Updated on 2024-08-30 GMT+08:00

Data Query

This topic describes the rules and suggestions for querying Doris data.

Doris Data Query Rules

  • When you are using the data query code, retry the query and issue the query again if the query fails.
  • If the enumerated value of the constant in exceeds 1000, you must use a subquery.
  • Do not use the Statement Execution Action REST APIs to execute a large number of SQL queries. These interfaces are used only for cluster maintenance.
  • When dealing with query results exceeding 50,000 records, consider using either JDBC Catalog or the OUTFILE method to export the data. Otherwise, allowing a large amount of data to accumulate on the front end (FE) can impact cluster stability.
    • When performing interactive queries, export data using pagination with an offset limit. You can achieve this by using the ORDER BY command.
    • If data is exported for a third party, use outfile or export.
  • Utilize Colocation Join for joining more than two tables with over 300 million records.
  • Avoid using select * for querying large tables with hundreds of millions of records and specify the required fields instead.
    • Do not use select * when you use SQL Block.
    • For high-concurrency point queries, enable row-based storage (supported by Doris 2.x) and use PreparedStatement.
  • Bucketing conditions must be set for queries of tables of hundreds of millions records.
  • Do not perform full-partition scan on partitioned tables.

Doris Data Query Suggestions

  • When an INSERT INTO SELECT statement inserts over 100 million data records, divide them into smaller batches for execution.
  • Do not use OR as a JOIN condition.
  • Do not frequently delete and modify data. Instead, delete data in batches occasionally with conditions to improve system stability and deletion efficiency.
  • To return som data after sorting a large amount of data (more than 500 million records), reduce the data range for sorting. Sorting a large amount of data affects query performance. The following is an example:

    Instead of using from table order by datatime desc limit 10, use from table where datatime='2023-10-20' order by datatime desc limit 10.

  • Pay attention to the following points when using parallel_fragment_exec_instance_num to optimize query task performance:

    This parameter determines the maximum number of fragments that can run simultaneously at the session level. Too many concurrent fragments will use up a significant amount of CPU resources. You can leave this parameter blank.
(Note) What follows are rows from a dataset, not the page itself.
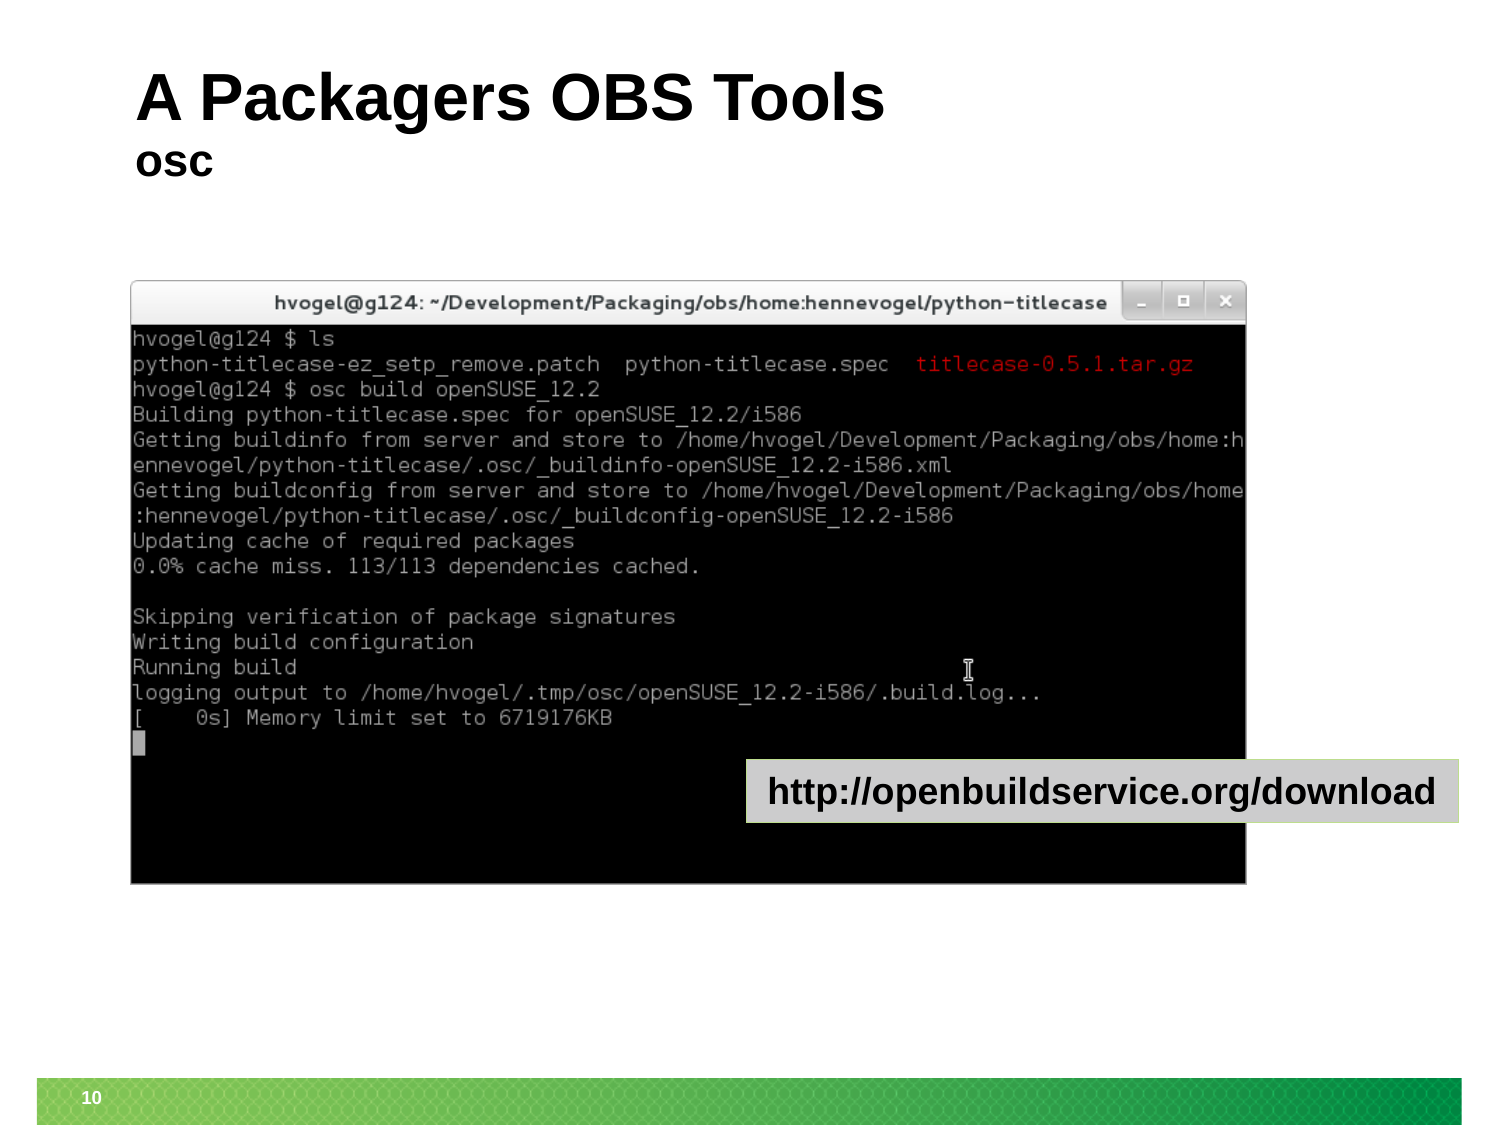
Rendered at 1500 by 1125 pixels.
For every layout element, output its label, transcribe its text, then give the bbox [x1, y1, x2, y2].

picture [36, 1078, 1462, 1125]
picture [130, 280, 1247, 886]
text_box http://openbuildservice.org/download [746, 759, 1459, 823]
title A Packagers OBS Tools osc [135, 41, 1372, 204]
If you need to set this parameter to accelerate query speed, comply with the following rules:

    • Do not set this parameter to take effect globally, that is, do not use the set global command to set this parameter.
    • Set this parameter to an even number (2 or 4). The maximum value cannot exceed half of the number of CPU cores on a single node.
    • Check the CPU usage before you set the parameter. You can set this parameter only when the CPU usage is less than 50%.
    • If you use insert into select to insert a large amount of data, do not set this parameter.